AiSAQ: All-in-Storage ANNS with Product Quantization for DRAM-free Information Retrieval
Kento Tatsuno, Daisuke Miyashita, Taiga Ikeda, Kiyoshi Ishiyama, Kazunari Sumiyoshi, Jun Deguchi
TL;DR
This work tackles the memory bottleneck in graph-based ANNS for billion-scale vector data by introducing AiSAQ, All-in-Storage ANNS with Product Quantization, which offloads PQ vectors to SSD and reduces DRAM usage to near zero while maintaining high recall. The core idea is to place PQ vectors within node chunks and fetch them from storage per search hop, keeping only a small cache of PQ centroids in memory; this yields near-zero RAM footprint, constant-time index loading, and sub-millisecond index-switch times, even across multiple billion-scale indices.

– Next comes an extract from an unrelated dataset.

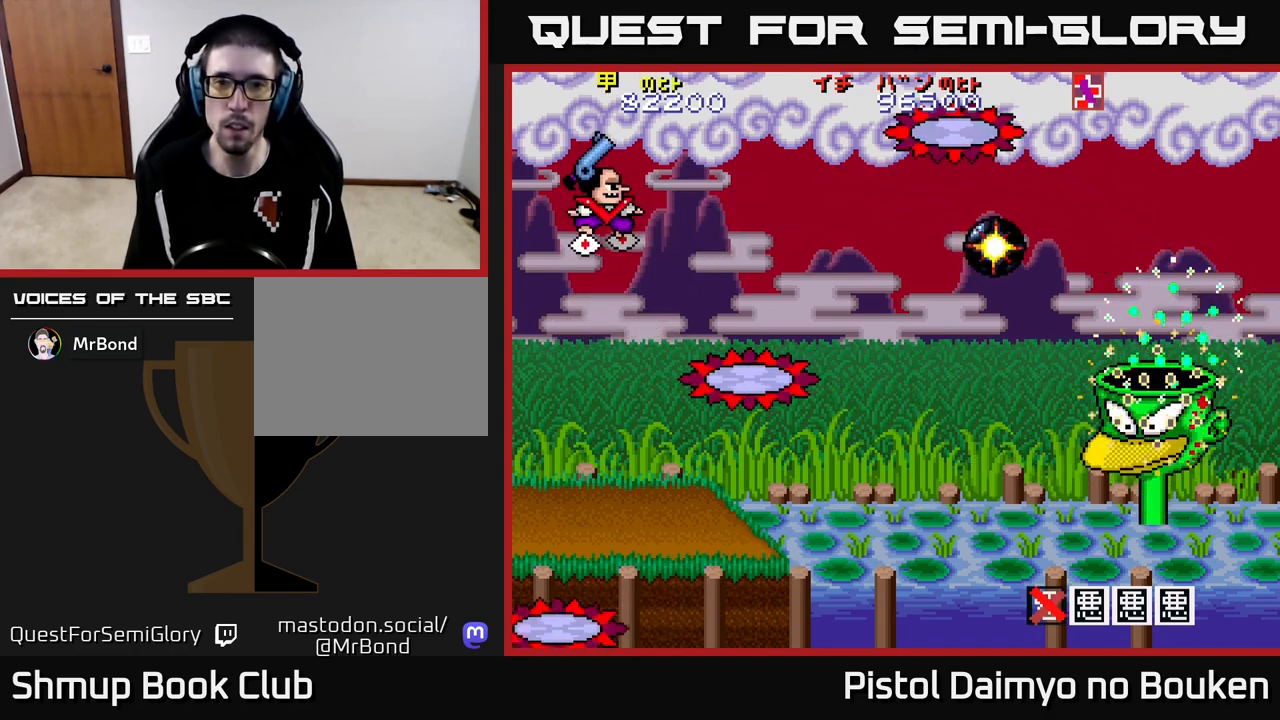
{"buttons": ["A", "DPAD_DOWN", "DPAD_LEFT"], "left_stick": "center", "events": [[33, "DPAD_UP", "up"], [200, "DPAD_DOWN", "down"], [400, "DPAD_RIGHT", "up"], [467, "DPAD_LEFT", "down"]]}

The paper demonstrates, via experiments on SIFT1M, SIFT1B, and KILT E5 22M, that AiSAQ attains memory usage around $11$–$14$ MB with millisecond query latency and retains recall at 1 comparable to DiskANN, while enabling scalable multi-server deployments with cost advantages. These properties make AiSAQ particularly attractive for retrieval-augmented generation (RAG) pipelines and other large-scale, multi-source information retrieval tasks that require rapid index switching and reduced memory footprints.
Abstract
Graph-based approximate nearest neighbor search (ANNS) algorithms work effectively against large-scale vector retrieval. Among such methods, DiskANN achieves good recall-speed tradeoffs using both DRAM and storage. DiskANN adopts product quantization (PQ) to reduce memory usage, which is still proportional to the scale of datasets. In this paper, we propose All-in-Storage ANNS with Product Quantization (AiSAQ), which offloads compressed vectors to the SSD index. Our method achieves $\sim$10 MB memory usage in query search with billion-scale datasets without critical latency degradation. AiSAQ also reduces the index load time for query search preparation, which enables fast switch between muitiple billion-scale indices.This method can be applied to retrievers of retrieval-augmented generation (RAG) and be scaled out with multiple-server systems for emerging datasets. Our DiskANN-based implementation is available on GitHub.